Reproduce the data below line for line, beginning with its very first line and ending after the line that contains "of stores and tend to open 24 hours a day.", including that line.

(Extracted data)

* * * *

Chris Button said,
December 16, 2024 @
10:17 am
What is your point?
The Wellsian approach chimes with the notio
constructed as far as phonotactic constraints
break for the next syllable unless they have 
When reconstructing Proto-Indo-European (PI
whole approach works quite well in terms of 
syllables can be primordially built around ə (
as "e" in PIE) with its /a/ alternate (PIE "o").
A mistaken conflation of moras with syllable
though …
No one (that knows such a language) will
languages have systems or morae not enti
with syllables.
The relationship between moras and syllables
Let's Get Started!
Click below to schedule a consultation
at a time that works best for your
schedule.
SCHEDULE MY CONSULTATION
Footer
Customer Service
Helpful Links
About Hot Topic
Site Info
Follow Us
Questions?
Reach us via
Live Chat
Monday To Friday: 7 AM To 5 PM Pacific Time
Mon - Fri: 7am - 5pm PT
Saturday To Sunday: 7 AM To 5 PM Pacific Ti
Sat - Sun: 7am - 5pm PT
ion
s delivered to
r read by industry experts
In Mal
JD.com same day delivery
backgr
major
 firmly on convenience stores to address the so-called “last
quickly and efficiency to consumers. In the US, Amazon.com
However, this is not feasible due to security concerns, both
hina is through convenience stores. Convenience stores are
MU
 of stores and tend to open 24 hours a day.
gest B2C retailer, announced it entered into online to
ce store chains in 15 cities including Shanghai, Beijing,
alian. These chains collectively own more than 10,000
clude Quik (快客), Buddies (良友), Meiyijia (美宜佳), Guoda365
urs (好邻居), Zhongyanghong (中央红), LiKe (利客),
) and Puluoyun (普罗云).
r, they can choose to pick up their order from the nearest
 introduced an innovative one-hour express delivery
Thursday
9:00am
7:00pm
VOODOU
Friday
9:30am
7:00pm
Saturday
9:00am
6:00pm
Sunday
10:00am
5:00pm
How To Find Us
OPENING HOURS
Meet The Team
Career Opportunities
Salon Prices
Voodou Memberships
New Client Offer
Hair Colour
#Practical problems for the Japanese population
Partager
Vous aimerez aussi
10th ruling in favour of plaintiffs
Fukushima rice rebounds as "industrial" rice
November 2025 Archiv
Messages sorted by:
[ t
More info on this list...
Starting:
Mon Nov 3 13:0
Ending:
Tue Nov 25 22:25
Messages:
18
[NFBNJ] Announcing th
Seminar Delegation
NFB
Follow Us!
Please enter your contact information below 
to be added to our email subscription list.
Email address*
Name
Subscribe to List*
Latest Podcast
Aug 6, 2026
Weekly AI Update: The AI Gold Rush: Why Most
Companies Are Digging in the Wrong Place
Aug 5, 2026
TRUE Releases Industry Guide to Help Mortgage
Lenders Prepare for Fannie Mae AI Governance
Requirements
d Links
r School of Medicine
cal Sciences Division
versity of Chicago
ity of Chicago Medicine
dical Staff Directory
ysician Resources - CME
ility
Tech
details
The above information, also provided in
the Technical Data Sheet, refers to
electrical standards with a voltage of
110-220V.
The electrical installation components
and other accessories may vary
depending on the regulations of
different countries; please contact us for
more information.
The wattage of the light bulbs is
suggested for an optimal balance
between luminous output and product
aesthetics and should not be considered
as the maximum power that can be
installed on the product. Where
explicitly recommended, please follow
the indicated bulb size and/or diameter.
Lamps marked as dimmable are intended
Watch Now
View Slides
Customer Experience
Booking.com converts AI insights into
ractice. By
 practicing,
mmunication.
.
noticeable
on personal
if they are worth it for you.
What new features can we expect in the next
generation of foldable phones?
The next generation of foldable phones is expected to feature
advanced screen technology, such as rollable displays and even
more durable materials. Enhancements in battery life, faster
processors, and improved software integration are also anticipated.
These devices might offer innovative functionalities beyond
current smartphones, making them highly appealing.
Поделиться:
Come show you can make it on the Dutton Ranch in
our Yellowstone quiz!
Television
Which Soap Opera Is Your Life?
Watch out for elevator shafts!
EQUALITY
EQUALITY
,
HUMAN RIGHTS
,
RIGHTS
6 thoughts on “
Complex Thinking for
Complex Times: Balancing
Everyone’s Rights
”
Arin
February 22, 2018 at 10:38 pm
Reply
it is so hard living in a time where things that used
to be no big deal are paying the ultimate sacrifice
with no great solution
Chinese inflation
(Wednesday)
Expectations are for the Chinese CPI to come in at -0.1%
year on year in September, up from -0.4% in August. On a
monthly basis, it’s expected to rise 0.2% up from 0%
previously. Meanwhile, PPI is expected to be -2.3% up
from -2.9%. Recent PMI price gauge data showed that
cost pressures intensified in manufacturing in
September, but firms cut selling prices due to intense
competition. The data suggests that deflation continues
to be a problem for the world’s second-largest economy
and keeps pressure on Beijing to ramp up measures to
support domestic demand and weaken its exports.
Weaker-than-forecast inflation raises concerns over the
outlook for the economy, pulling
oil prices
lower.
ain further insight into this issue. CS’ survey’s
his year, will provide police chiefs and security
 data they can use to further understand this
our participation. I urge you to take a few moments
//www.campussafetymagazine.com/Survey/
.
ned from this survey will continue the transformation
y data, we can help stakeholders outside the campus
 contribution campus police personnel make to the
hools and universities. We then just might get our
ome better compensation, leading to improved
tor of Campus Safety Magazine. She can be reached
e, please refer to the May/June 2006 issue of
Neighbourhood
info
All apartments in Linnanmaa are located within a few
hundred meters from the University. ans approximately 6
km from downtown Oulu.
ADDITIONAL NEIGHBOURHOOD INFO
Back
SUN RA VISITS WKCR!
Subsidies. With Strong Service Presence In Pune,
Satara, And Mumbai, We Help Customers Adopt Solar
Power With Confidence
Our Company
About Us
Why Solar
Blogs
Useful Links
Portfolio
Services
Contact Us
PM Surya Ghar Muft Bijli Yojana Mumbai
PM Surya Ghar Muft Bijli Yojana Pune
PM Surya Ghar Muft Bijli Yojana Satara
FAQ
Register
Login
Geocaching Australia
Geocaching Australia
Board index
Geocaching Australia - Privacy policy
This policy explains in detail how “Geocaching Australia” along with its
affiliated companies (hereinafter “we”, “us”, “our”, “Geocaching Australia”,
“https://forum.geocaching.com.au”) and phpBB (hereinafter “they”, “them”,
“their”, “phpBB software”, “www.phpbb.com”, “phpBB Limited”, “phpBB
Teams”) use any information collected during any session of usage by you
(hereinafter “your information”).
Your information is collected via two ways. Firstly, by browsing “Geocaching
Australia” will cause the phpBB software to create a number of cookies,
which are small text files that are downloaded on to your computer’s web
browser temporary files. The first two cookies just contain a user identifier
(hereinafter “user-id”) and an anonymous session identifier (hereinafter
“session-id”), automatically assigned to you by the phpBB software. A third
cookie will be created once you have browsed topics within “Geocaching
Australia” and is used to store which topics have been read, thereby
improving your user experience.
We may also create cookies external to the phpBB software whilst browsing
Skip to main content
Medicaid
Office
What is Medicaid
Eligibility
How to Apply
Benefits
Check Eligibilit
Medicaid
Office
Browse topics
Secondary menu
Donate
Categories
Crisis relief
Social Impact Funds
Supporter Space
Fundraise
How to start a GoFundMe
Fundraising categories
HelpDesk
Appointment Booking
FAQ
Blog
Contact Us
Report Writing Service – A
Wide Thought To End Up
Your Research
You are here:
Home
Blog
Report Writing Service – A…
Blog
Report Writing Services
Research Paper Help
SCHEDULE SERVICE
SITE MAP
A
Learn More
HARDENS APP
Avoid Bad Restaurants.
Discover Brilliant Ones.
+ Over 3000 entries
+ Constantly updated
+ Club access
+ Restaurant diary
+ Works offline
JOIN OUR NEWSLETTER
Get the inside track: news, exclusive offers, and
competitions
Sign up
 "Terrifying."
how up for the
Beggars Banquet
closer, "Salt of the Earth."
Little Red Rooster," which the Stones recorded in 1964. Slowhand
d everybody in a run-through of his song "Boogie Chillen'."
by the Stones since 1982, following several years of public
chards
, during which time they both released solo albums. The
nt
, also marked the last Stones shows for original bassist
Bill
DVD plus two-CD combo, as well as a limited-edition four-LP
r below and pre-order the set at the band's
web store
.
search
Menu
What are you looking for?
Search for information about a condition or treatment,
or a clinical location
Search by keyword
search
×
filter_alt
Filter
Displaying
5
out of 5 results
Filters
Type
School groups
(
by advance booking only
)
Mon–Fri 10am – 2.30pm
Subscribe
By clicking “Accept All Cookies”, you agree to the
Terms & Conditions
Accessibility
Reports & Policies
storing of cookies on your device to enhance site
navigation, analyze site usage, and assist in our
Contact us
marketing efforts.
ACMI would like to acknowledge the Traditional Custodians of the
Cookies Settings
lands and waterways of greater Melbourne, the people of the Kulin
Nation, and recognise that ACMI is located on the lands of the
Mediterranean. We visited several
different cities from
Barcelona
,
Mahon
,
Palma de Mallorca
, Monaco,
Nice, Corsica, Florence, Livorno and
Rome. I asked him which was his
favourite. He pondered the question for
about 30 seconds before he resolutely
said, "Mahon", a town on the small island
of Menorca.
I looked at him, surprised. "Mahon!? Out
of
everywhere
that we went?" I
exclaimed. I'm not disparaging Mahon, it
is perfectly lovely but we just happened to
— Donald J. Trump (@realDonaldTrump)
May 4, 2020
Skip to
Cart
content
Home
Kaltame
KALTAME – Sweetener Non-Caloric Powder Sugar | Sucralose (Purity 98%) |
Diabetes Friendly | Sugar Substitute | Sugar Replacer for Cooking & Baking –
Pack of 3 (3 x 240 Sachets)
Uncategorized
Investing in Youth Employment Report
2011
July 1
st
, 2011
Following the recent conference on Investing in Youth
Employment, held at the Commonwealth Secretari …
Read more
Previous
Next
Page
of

* * * *

#### Result for this task
Chris Button said,
December 16, 2024 @
10:17 am
What is your point?
The Wellsian approach chimes with the notio
constructed as far as phonotactic constraints
break for the next syllable unless they have 
When reconstructing Proto-Indo-European (PI
whole approach works quite well in terms of 
syllables can be primordially built around ə (
as "e" in PIE) with its /a/ alternate (PIE "o").
A mistaken conflation of moras with syllable
though …
No one (that knows such a language) will
languages have systems or morae not enti
with syllables.
The relationship between moras and syllables
Let's Get Started!
Click below to schedule a consultation
at a time that works best for your
schedule.
SCHEDULE MY CONSULTATION
Footer
Customer Service
Helpful Links
About Hot Topic
Site Info
Follow Us
Questions?
Reach us via
Live Chat
Monday To Friday: 7 AM To 5 PM Pacific Time
Mon - Fri: 7am - 5pm PT
Saturday To Sunday: 7 AM To 5 PM Pacific Ti
Sat - Sun: 7am - 5pm PT
ion
s delivered to
r read by industry experts
In Mal
JD.com same day delivery
backgr
major
 firmly on convenience stores to address the so-called “last
quickly and efficiency to consumers. In the US, Amazon.com
However, this is not feasible due to security concerns, both
hina is through convenience stores. Convenience stores are
MU
 of stores and tend to open 24 hours a day.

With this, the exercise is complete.